Jerk: "It's so fucking hard being rich, you poor people don't understand."
Soceity: "Ok, here's a randomly chosen poor person, do you agree that you should have to pay higher taxes so that Jerk doesn't have to, or would you rather get Jerk's entire fortune (and not just the monetary portion)?"
Poor Person: "I'll take the giant gobs of money."

Do that in a few high profile cases and maybe people would stop voicing their envy toward those who have less than they do.

Maybe all of the working people who complain about having to support welfare should be put on welfare and all of the people on welfare (save those with disabilities preventing them from working) be given their jobs.  See how much, "I wish I were screwed over enough to be on welfare," bullshit there is once that started happening.


  1. Each would get all of the other's stuff.

    How do you deal with sentimental value? Giving up your diaries and pets and the teddy bear you've had since before you were conceived* is an awfully high price to pay, and not really fitting with the spirit of the thing. On the other hand, you could concoct a fake explanation to give sentimental value to nearly anything, so how would you know when to stop?

    *My parents bought a Winnie the Pooh doll on a trip to Disney World for the child they hoped to one day have.

    1. I don't know how the Athenians dealt with this, I assume there was at least some level of, "These two slaves are clearly of equal monetary value, so we'll each keep the one that started with us." (Never let the Athenians of old be mentioned for long without bringing up that they were slave holding misogynist jerks. They had a lot of good stuff, but it would be a mistake to forget the bad.)

      If someone were to actually implement it in the real world today my advice would be to let the envied party decide how much sentimental value stuff of theirs they kept, have an independent appraiser determine what the monetary value of the stuff was, and have the envying party get to keep an equal monetary value worth of sentimental value stuff (monetary value of said stuff determined by the same independent appraiser.) (If their sentimental stuff had a lower monetary value then they get to keep other stuff, decided by them in order of sentiment to make the monetary values equal.)

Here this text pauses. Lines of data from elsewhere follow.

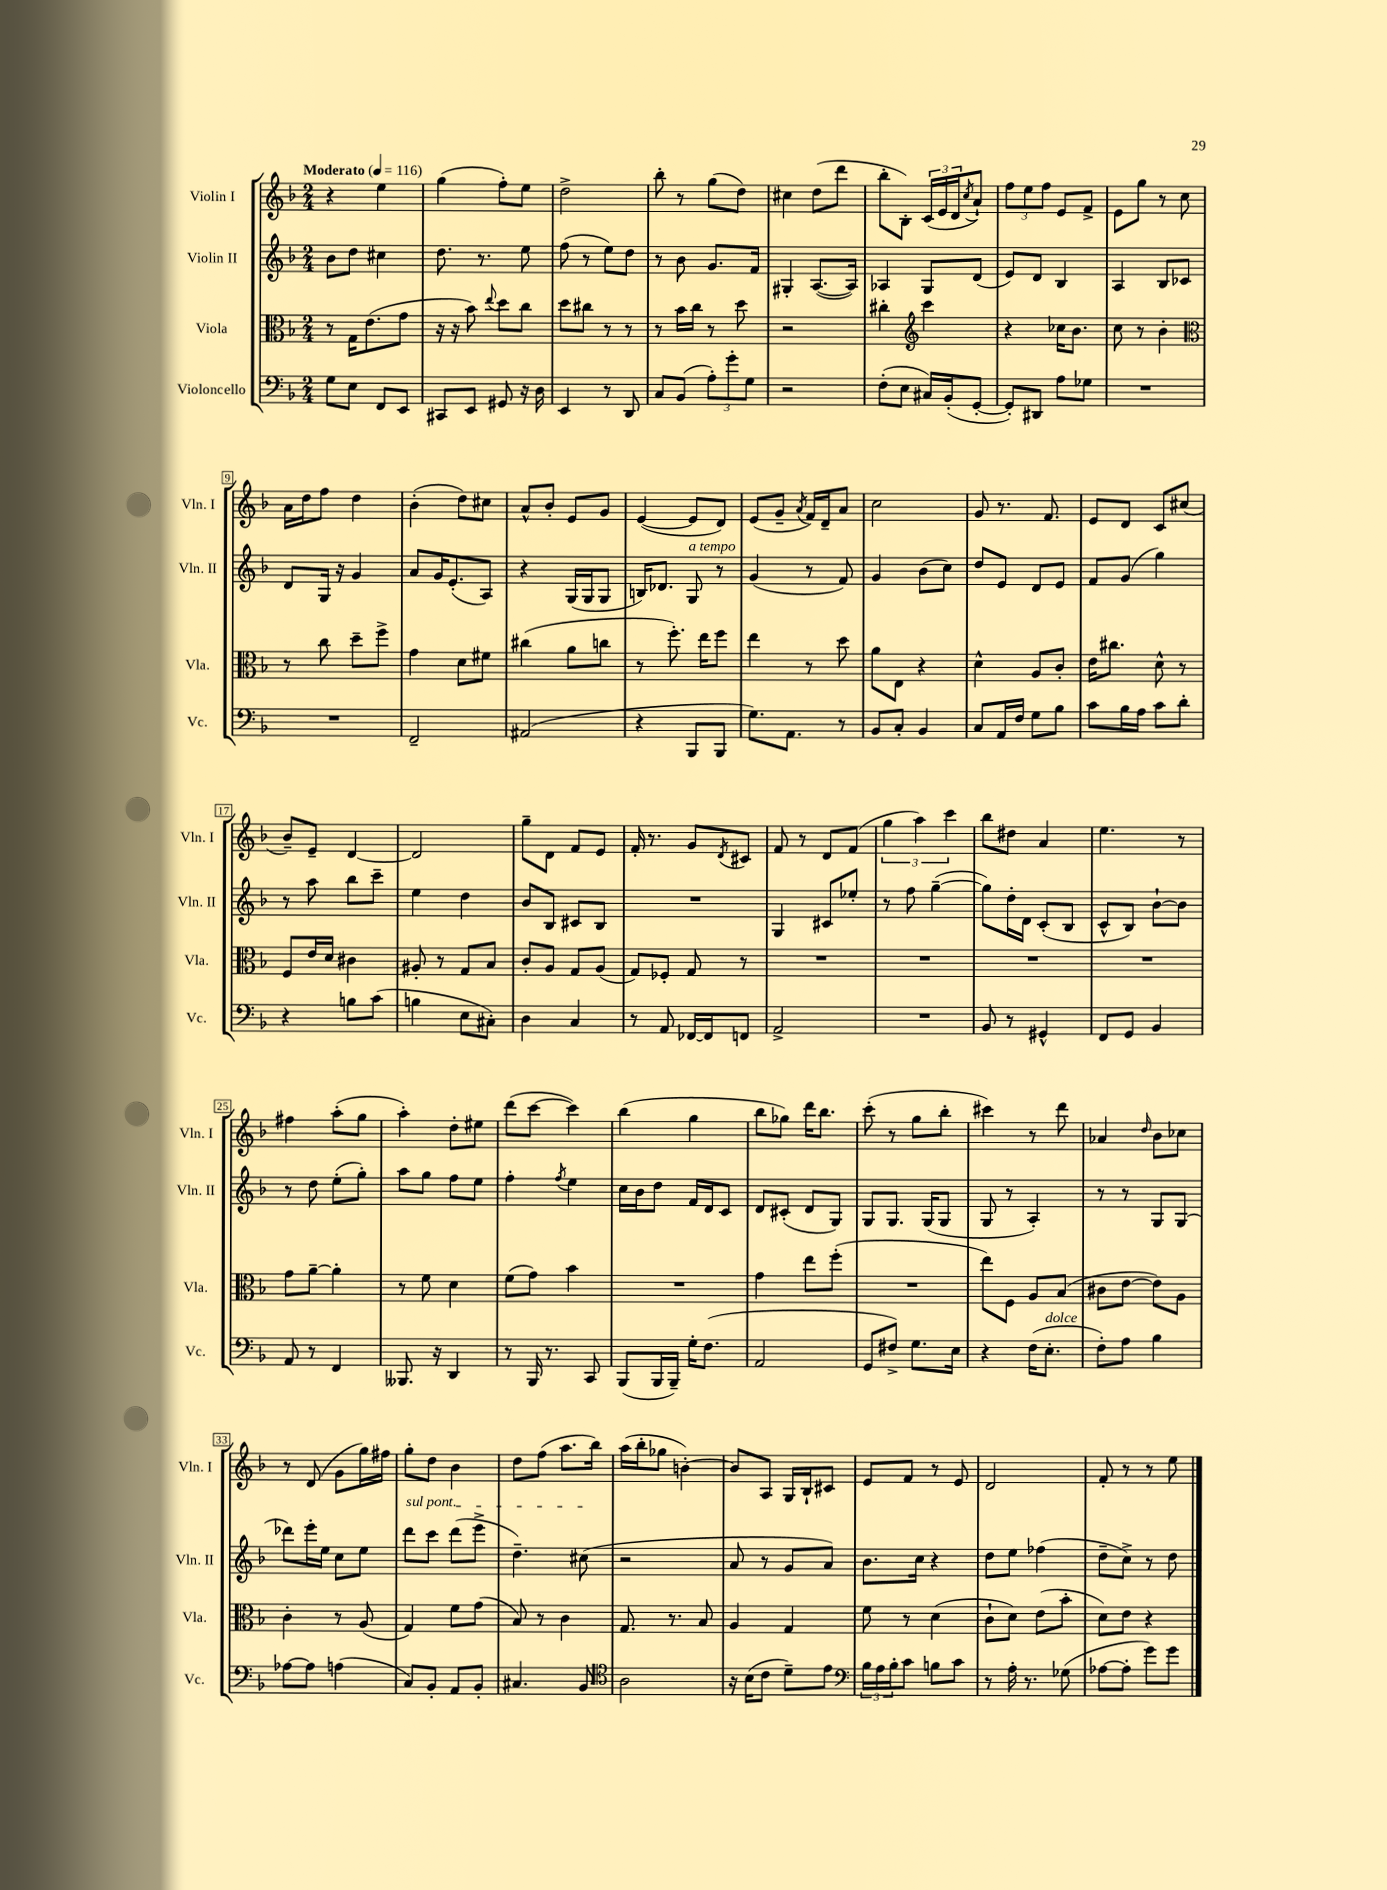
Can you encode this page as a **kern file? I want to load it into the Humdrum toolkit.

**kern	**kern	**kern	**kern
*part4	*part3	*part2	*part1
*staff4	*staff3	*staff2	*staff1
*I"Violoncello	*I"Viola	*I"Violin II	*I"Violin I
*I'Vc.	*I'Vla.	*I'Vln. II	*I'Vln. I
*clefF4	*clefC3	*clefG2	*clefG2
*k[b-]	*k[b-]	*k[b-]	*k[b-]
*M2/4	*M2/4	*M2/4	*M2/4
*MM116	*MM116	*MM116	*MM116
=1	=1	=1	=1
!	!	!	!LO:TX:a:B:t=Moderato
8G\L	8r	8b-\L	4r
8E\J	16G\KL	8dd\J	.
.	(8.e\	.	.
8FF/L	.	4cc#X\	4ee\
8EE/J	8g\J	.	.
=2	=2	=2	=2
8CC#X/L	16r	8.dd\	(4gg\
.	16r	.	.
8EE/J	8b-\)	.	.
.	.	8.r	.
.	8qqee/	.	.
8GG#X/	8dd\L	.	8ff'\L)
16r	8cc\J	8ee\	8ee\J
16D\	.	.	.
=3	=3	=3	=3
4EE/	8dd\L	(8ff\	2dd^\
.	8cc#X\J	8r	.
8r	8r	8ee\L)	.
8DD/	8r	8dd\J	.
=4	=4	=4	=4
8C/L	8r	8r	8bb-'\
(8BB-/J	16b-\LL	8b-\	8r
.	16cc\JJ	.	.
12A'\L)	8r	8.g/L	(8gg\L
12g'\	.	.	.
.	8dd\	.	8dd\J)
12G\J	.	.	.
.	.	16f/Jk	.
=5	=5	=5	=5
2r	2r	4G#X'/	4cc#X\
.	.	([8.A/L	(8dd\L
.	.	.	8ddd\J
.	.	16A/Jk])	.
=6	=6	=6	=6
(8F'\L	4cc#X'\	4A-X/	8bb-'\L
8E\J	.	.	8B-'\J)
*	*clefG2	*	*
16C#X/LL)	4ccc\	8G/L	(24c/LL
.	.	.	24e/
(16BB-'/J	.	.	.
.	.	.	24d/J
.	.	.	8qcc/
[8GG'/J	.	(8d/J	8a`/J)
=7	=7	=7	=7
8GG'/L])	4r	8e/L)	12ff\L
.	.	.	12ee\
8DD#X/J	.	8d/J	.
.	.	.	12ff\J
8A\L	16cc-X\KL	4B-/	8e/L
.	8.b-\J	.	.
8G-X\J	.	.	8f^/J
=8	=8	=8	=8
2r	8cc\	4A/	8e\L
.	8r	.	8gg\J
.	4b-'\	8B-/L	8r
.	.	8c-X/J	8cc\
!!LO:LB:g=z
=9	=9	=9	=9
*	*clefC3	*	*
2r	8r	8d/L	16a\LL
.	.	.	16dd\J
.	8cc\	16G/Jk	8ff\J
.	.	16r	.
.	8dd~\L	4g/	4dd\
.	8ff^\J	.	.
=10	=10	=10	=10
2FF~/	4g\	8a/L	(4b-'\
.	.	16g/K	.
.	.	(8.e'/	.
.	8d\L	.	8dd\L)
.	8f#X\J	8A/J)	8cc#X\J
=11	=11	=11	=11
(2AA#X/	(4cc#X\	4r	8a^^/L
.	.	.	8b-'/J
.	8a\L	(16G/LL	8e/L
.	.	16G/J	.
.	8ccn\J	8G/J	8g/J
=12	=12	=12	=12
4r	8r	16Bn/KL)	([4e/
.	.	8.d-X/J	.
.	8.ff'\)	.	.
!	!	!LO:TX:a:i:t=a tempo	!
8BBB-/L	.	8G/	8e/L]
.	16ee\KL	.	.
8BBB-/J	8ff\J	8r	8d/J)
=13	=13	=13	=13
8.G\L)	4ee\	(4g/	(8e/L
.	.	.	8g~/J
8.AA\J	.	.	.
.	.	.	8qa/
.	8r	8r	16f/LL)
.	.	.	16d~/J
8r	8dd\	8f/)	8a/J
=14	=14	=14	=14
8BB-/L	8a\L	4g/	2cc\
8C'/J	8E\J	.	.
4BB-/	4r	(8b-\L	.
.	.	8cc\J)	.
=15	=15	=15	=15
8C/L	4d^^\	8dd/L	8g/
16AA/L	.	8e/J	8.r
16F/JJ	.	.	.
8G\L	8A/L	8d/L	.
.	.	.	8.f/
8B-\J	8c'/J	8e/J	.
=16	=16	=16	=16
8c\L	16e\KL	8f/L	8e/L
.	8.cc#X\J	.	.
16B-\L	.	(8g/J	8d/J
16A\JJ	.	.	.
8c\L	8d^^\	4gg\)	8c/L
8d'\J	8r	.	(8cc#X/J
!!LO:LB:g=z
=17	=17	=17	=17
4r	8F/L	8r	8b-~/L)
.	16e/L	8aa\	8e~/J
.	16d/JJ	.	.
8Bn\L	4c#X\	8bb-\L	[4d/
(8c\J	.	8ccc~\J	.
=18	=18	=18	=18
4Bn\	8A#X'/	4ee\	2d/]
.	8r	.	.
8E\L	8G/L	4dd\	.
8C#X'\J)	8B-/J	.	.
=19	=19	=19	=19
4D\	8c'/L	8b-/L	8gg~\L
.	8A/J	8B-/J	8d\J
4C/	8G/L	8c#X/L	8f/L
.	(8A/J	8B-/J	8e/J
=20	=20	=20	=20
8r	8G/L)	2r	16f'/
.	.	.	8.r
8AA/	8F-X'/J	.	.
[16FF-X/LL	8G/	.	8g/L
16FF-/J]	.	.	.
.	.	.	8qd/
8FFn/J	8r	.	8c#X/J
=21	=21	=21	=21
2AA^/	2r	4G/	8f/
.	.	.	8r
.	.	8c#X/L	8d/L
.	.	8ee-X'/J	(8f/J
=22	=22	=22	=22
2r	2r	8r	6gg\
.	.	8ff\	.
.	.	.	6aa\)
.	.	([4gg~\	.
.	.	.	6ccc\
=23	=23	=23	=23
8BB-/	2r	8gg\L])	8bb-\L
8r	.	16dd'\L	8dd#X\J
.	.	16d\JJ	.
4GG#X^^/	.	(8c'/L	4a/
.	.	8B-/J	.
=24	=24	=24	=24
8FF/L	2r	8c^^/L	4.ee\
8GG/J	.	8B-/J)	.
4BB-/	.	[8b-`\L	.
.	.	8b-\J]	8r
!!LO:LB:g=z
=25	=25	=25	=25
8AA/	8g\L	8r	4ff#X\
8r	[8a~\J	8dd\	.
4FF/	4a'\]	(8ee'\L	(8aa'\L
.	.	8gg'\J)	8gg\J
=26	=26	=26	=26
8.BBB--X/	8r	8aa\L	4aa'\)
.	8f\	8gg\J	.
16r	.	.	.
4DD/	4d\	8ff\L	8dd'\L
.	.	8ee\J	8ee#X\J
=27	=27	=27	=27
8r	(8f\L	4ff'\	(8ddd\L
16BBB-/	8g\J)	.	[8ccc\J
8.r	.	.	.
.	.	8qff/	.
.	4b-\	4ee\	4ccc\])
8CC/	.	.	.
=28	=28	=28	=28
(8BBB-/L	2r	16cc\LL	(4bb-\
.	.	16b-\J	.
16BBB-/L	.	8dd\J	.
16BBB-~/JJ)	.	.	.
16G'\KL	.	16f/LL	4gg\
(8.F\J	.	16d/J	.
.	.	8c/J	.
=29	=29	=29	=29
2AA/	4g\	8d/L	8bb-\L
.	.	(8c#X'/J	8gg-X\J)
.	8ee\L	8d/L	16ddd\KL
.	.	.	8.bb-\J
.	(8ff'\J	8G/J)	.
=30	=30	=30	=30
8GG/L	2r	8G/L	(8ccc'\
8F#X^/J)	.	8.G/J	8r
8.G\L	.	.	8gg\L
.	.	(16G/KL	.
.	.	8G/J	8bb-'\J
16E\Jk	.	.	.
=31	=31	=31	=31
4r	8ee\L)	8G/	4ccc#X\)
.	8F\J	8r	.
(16F\KL	8A/L	4A'/)	8r
!LO:TX:a:i:t=dolce	!	!	!
8.E'\J	.	.	.
.	(8B-/J	.	8ddd\
=32	=32	=32	=32
8F'\L)	8c#X\L	8r	4a-X/
8A\J	[8e\J	8r	.
.	.	.	16qqdd/
4B-\	8e\L])	8G/L	8b-\L
.	8A\J	(8G/J	8cc-X\J
!!LO:LB:g=z
=33	=33	=33	=33
[8A-X\L	4c'\	8ddd-X\L)	8r
8A-\J]	.	16eee'\L	(8d/
.	.	16ee\JJ	.
(4An\	8r	8cc\L	8g\L
.	(8A/	8ee\J	16gg\L)
.	.	.	16ff#X\JJ
=34	=34	=34	=34
!	!	!LO:TX:a:i:t=sul pont.	!
8C/L)	4G/)	8ddd\L	8gg'\L
8BB-'/J	.	8ccc\J	8dd\J
8AA/L	8f\L	(8ddd\L	4b-\
8BB-'/J	(8g\J	8eee^\J	.
=35	=35	=35	=35
4.C#X/	8B-/)	4.dd~\)	8dd\L
.	8r	.	(8ff\J
.	4c\	.	8.aa\L
8BB-/	.	(8cc#X\	.
.	.	.	16bb-\Jk)
=36	=36	=36	=36
*clefC4	*	*	*
2A\	8.G/	2r	(16aa\LL
.	.	.	16bb-'\J
.	.	.	8gg-X\J
.	8.r	.	.
.	.	.	[4bn'\)
.	8B-/	.	.
=37	=37	=37	=37
16r	4A/	8a/	8b/L]
(16B-\KL	.	.	.
8c\J	.	8r	8A/J
8d~\L)	4G/	8g/L	16G/LL
.	.	.	16B-`/J
8e\J	.	8a/J)	8c#X/J
=38	=38	=38	=38
*clefF4	*	*	*
24B-\LL	8f\	8.b-\L	8e/L
24A\	.	.	.
24B-'\J	.	.	.
8c\J	8r	.	8f/J
.	.	16cc\Jk	.
8Bn\L	(4d\	4r	8r
8c\J	.	.	8e/
=39	=39	=39	=39
8r	8c`\L	8dd\L	2d/
16A'\	8d\J)	8ee\J	.
8.r	.	.	.
.	(8e\L	(4ff-X\	.
(8G-X\	8b-'\J	.	.
=40	=40	=40	=40
[8A-X\L	8d\L)	8dd~\L	8f'/
8A-'\J]	8e\J	8cc^\J)	8r
8g\L)	4r	8r	8r
8g\J	.	8dd\	8ee\
==	==	==	==
*-	*-	*-	*-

      So you get to keep your Winnie the Pooh doll but it means that person you're trading stuff with gets to keep a Winnie the Pooh doll's monetary value worth of stuff that they otherwise would have had to give to you.

    2. Or, for the short version, the key is not so much that the stuff gets traded as the value of the stuff gets traded. And the value in question isn't sentimental.

      So when the rich person envies the poor person the poor person can take the "trade places" option without losing their house provided they end up with as much of a monetary advantage/disadvantage (they're the poor one, it would be an advantage) as if they had traded their house. The rich person then gets to keep the poor person's house monetary worth of sentimental stuff of their choosing because the poor person chose to keep their house.

  2. Since I'm unemployed and have large grad school debts, I'm all for this. Particularly since I have the good sense to be grateful for everything I still have and am aware of just how much worse off I could be.

    It just amazes me when even middle class people complain about things like poor people getting food stamps. They have no freaking idea how much most people getting food stamps would like to have enough money coming in to not need them. You can insert a 2000 word screed on jerks who oppose the Affordable Care Act here.


  3. ACA jackassery is on my mind since it's on my facebook through a friend who hasn't put the fear of god in jerks. Facebook is for stupid cat pictures, and Firefly references, and chemistry jokes, and keeping in touch across the country...

    I do get why middle class people, and working class people who make just enough to get their benefits reduced, resent people who have a few of the agonizing decisions taken away. The fault certainly doesn't lie with the people scraping buy with never-enough govt benefits, though. It's the people hording the rest of our GDP, who laugh every time one of us crabs knocks another one back into the barrel.

  4. Ooops, that's not how you spell "hoarding," is it? They're a horde of hoarders.